+++ Source text +++

José Andrés Loves This Ultra Luxurious Appetizer
Close your eyes and imagine the fanciest appetizer your mind can possibly conjure. Whether that involves expensive ingredients, ornate presentation, complicated cooking techniques, or a combination of all three.
What did you come up with? Perhaps foie gras or something involving truffles? My mind also immediately goes to the towering, flaky vol-au-vents of the ‘70s and ‘80s, with their hundreds of layers and rich fillings. Adding lobster or crab to one would make it even more luxurious.
At least, these are the answers I might have come up with before attending the cocktail party of my dreams just a few weeks ago. While visiting the set of Yes, Chef! — a new cooking competition show from acclaimed Spanish chef José Andrés and businesswoman and entertaining expert Martha Stewart that debuts later this month — I was fortunate enough to attend an intimate happy hour hosted by these two culinary icons.
The evening felt like a fever dream in the best way, and it was a delicious few hours I’ll never forget. I chatted with Andrés about his passion for culling invasive lionfish, sipped margaritas while sneaking glances at Martha Stewart, and enjoyed some snacks.
More specifically, I ate gourmet bites crafted by Andrés’ culinary team, ranging from oysters adorned with an ajo blanco-inspired sauce to freshly shaved jamón Ibérico, sliced from an entire leg of ham that the chef had flown in for the occasion.
But out of everything I sampled at the small cocktail party, one bite left such a grand impression that I will never forget it: a crisp piece of nori (a dried sheet of seaweed) topped with a slice of melt-in-your-mouth jamón Ibérico, a delicate fried quail egg, a dollop of caviar, and, to finish it all off, gold leaf.
What does this unexpected combination taste like?
This assembly of ingredients may seem unusual, but when you break down the textures and flavor profiles, it makes perfect sense. Although Andrés presented the snack flat, it was easiest to fold and eat like a taco. The nori offers a crisp exterior, while the egg and caviar provide soft bursts in the middle. Both the seaweed and ham contribute salt and umami, and although the caviar is salty as well, it adds a delightful punch of brininess to create balance.

+++

- _Stated exercise 1_: In the entries, copy the stretch from the line containing "brown arrow at (474, 71): moved 5 px left" through the line containing "blue L-shape at (302, 136): rotated" word for word, leaving out the picture lines.

+++ Stored records +++

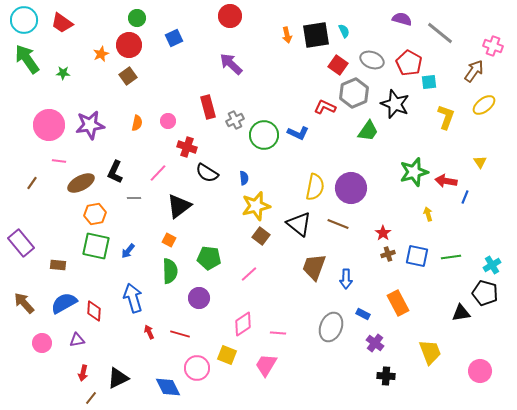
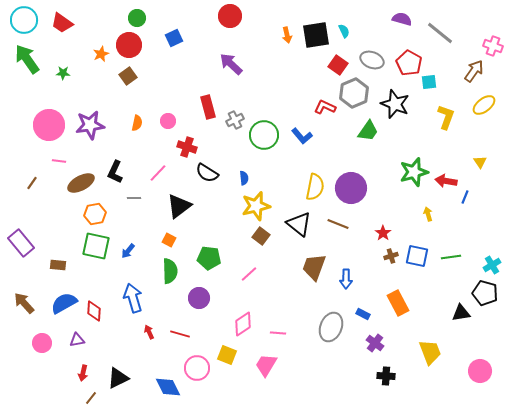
blue L-shape at (298, 133): moved 4 px right, 3 px down; rotated 25 degrees clockwise
brown cross at (388, 254): moved 3 px right, 2 px down
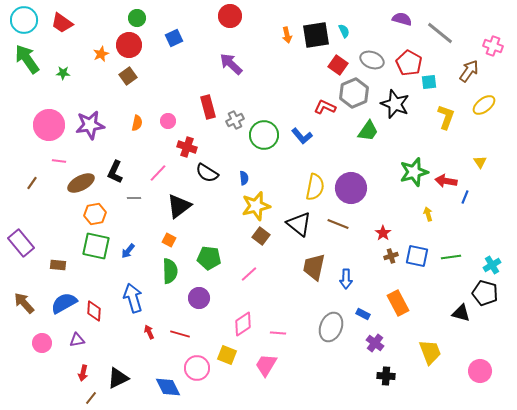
brown arrow at (474, 71): moved 5 px left
brown trapezoid at (314, 267): rotated 8 degrees counterclockwise
black triangle at (461, 313): rotated 24 degrees clockwise
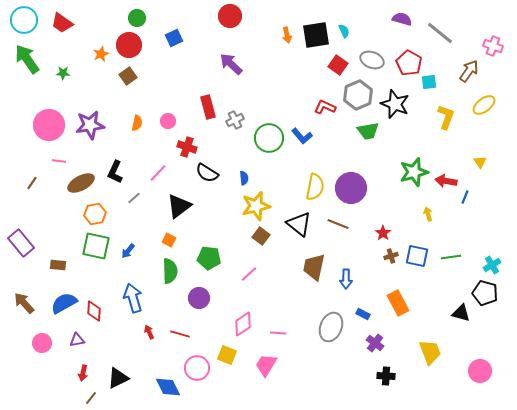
gray hexagon at (354, 93): moved 4 px right, 2 px down
green trapezoid at (368, 131): rotated 45 degrees clockwise
green circle at (264, 135): moved 5 px right, 3 px down
gray line at (134, 198): rotated 40 degrees counterclockwise
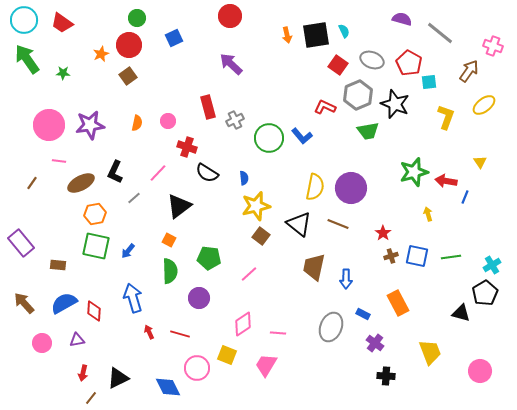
black pentagon at (485, 293): rotated 25 degrees clockwise
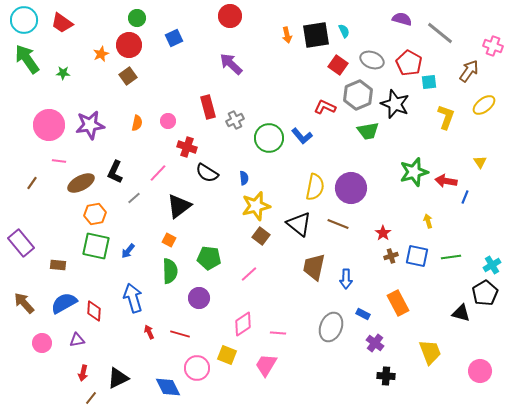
yellow arrow at (428, 214): moved 7 px down
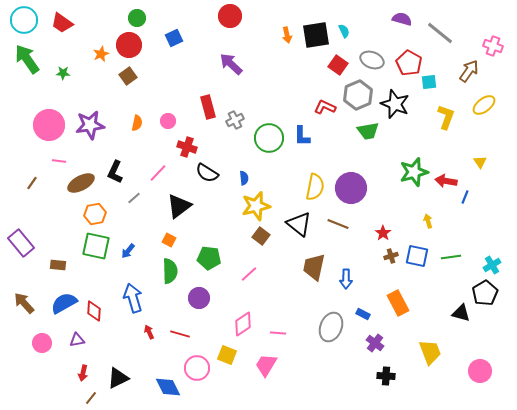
blue L-shape at (302, 136): rotated 40 degrees clockwise
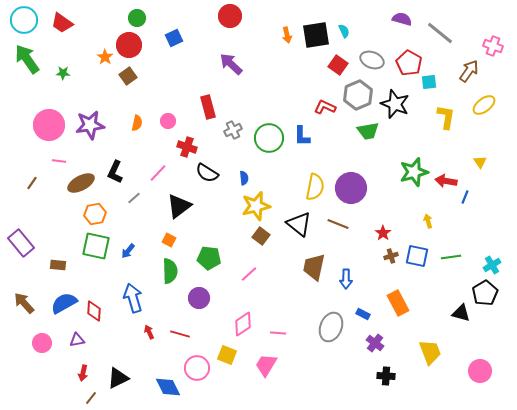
orange star at (101, 54): moved 4 px right, 3 px down; rotated 14 degrees counterclockwise
yellow L-shape at (446, 117): rotated 10 degrees counterclockwise
gray cross at (235, 120): moved 2 px left, 10 px down
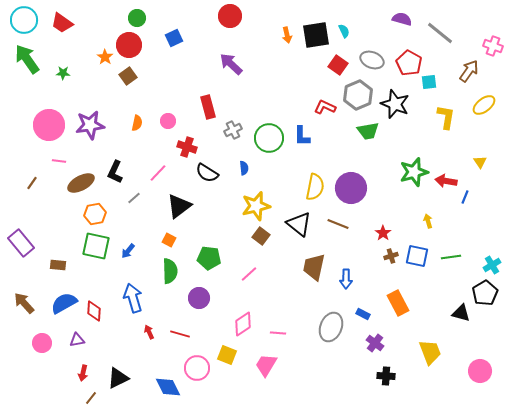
blue semicircle at (244, 178): moved 10 px up
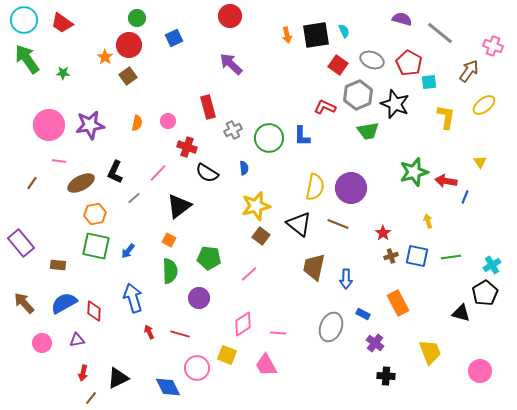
pink trapezoid at (266, 365): rotated 60 degrees counterclockwise
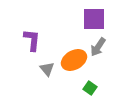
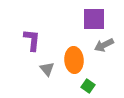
gray arrow: moved 6 px right, 2 px up; rotated 30 degrees clockwise
orange ellipse: rotated 65 degrees counterclockwise
green square: moved 2 px left, 2 px up
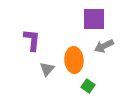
gray arrow: moved 1 px down
gray triangle: rotated 21 degrees clockwise
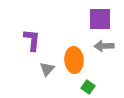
purple square: moved 6 px right
gray arrow: rotated 24 degrees clockwise
green square: moved 1 px down
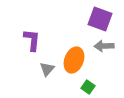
purple square: rotated 20 degrees clockwise
orange ellipse: rotated 25 degrees clockwise
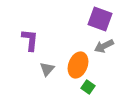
purple L-shape: moved 2 px left
gray arrow: rotated 24 degrees counterclockwise
orange ellipse: moved 4 px right, 5 px down
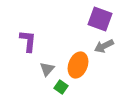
purple L-shape: moved 2 px left, 1 px down
green square: moved 27 px left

+++

- _Stated exercise 2_: According to the appetizer article, what was the freshly shaved jamón Ibérico sliced from?

- _Correct output 1_:
brown arrow at (474, 71): moved 5 px left
brown trapezoid at (314, 267): rotated 8 degrees counterclockwise
black triangle at (461, 313): rotated 24 degrees clockwise
gray hexagon at (354, 93): moved 4 px right, 2 px down
green trapezoid at (368, 131): rotated 45 degrees clockwise
green circle at (264, 135): moved 5 px right, 3 px down
gray line at (134, 198): rotated 40 degrees counterclockwise
black pentagon at (485, 293): rotated 25 degrees clockwise
yellow arrow at (428, 214): moved 7 px down
blue L-shape at (302, 136): rotated 40 degrees clockwise

- _Correct output 2_: An entire leg of ham that the chef had flown in for the occasion.